[Stored data entries]
=== Begin Enclosure ===

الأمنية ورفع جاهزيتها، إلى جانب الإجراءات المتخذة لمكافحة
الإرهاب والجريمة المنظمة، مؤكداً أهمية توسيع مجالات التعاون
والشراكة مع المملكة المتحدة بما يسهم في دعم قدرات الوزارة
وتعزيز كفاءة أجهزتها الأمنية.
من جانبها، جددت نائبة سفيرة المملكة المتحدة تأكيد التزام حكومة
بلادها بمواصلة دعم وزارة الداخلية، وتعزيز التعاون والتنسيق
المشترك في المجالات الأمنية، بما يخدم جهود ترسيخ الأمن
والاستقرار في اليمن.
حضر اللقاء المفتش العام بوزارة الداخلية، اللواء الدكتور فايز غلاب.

=== End Enclosure ===

**TO-DO ITEM**
Please retype all of the records above exactly as they are.

**RESULT OF THIS EXERCISE**
الأمنية ورفع جاهزيتها، إلى جانب الإجراءات المتخذة لمكافحة
الإرهاب والجريمة المنظمة، مؤكداً أهمية توسيع مجالات التعاون
والشراكة مع المملكة المتحدة بما يسهم في دعم قدرات الوزارة
وتعزيز كفاءة أجهزتها الأمنية.
من جانبها، جددت نائبة سفيرة المملكة المتحدة تأكيد التزام حكومة
بلادها بمواصلة دعم وزارة الداخلية، وتعزيز التعاون والتنسيق
المشترك في المجالات الأمنية، بما يخدم جهود ترسيخ الأمن
والاستقرار في اليمن.
حضر اللقاء المفتش العام بوزارة الداخلية، اللواء الدكتور فايز غلاب.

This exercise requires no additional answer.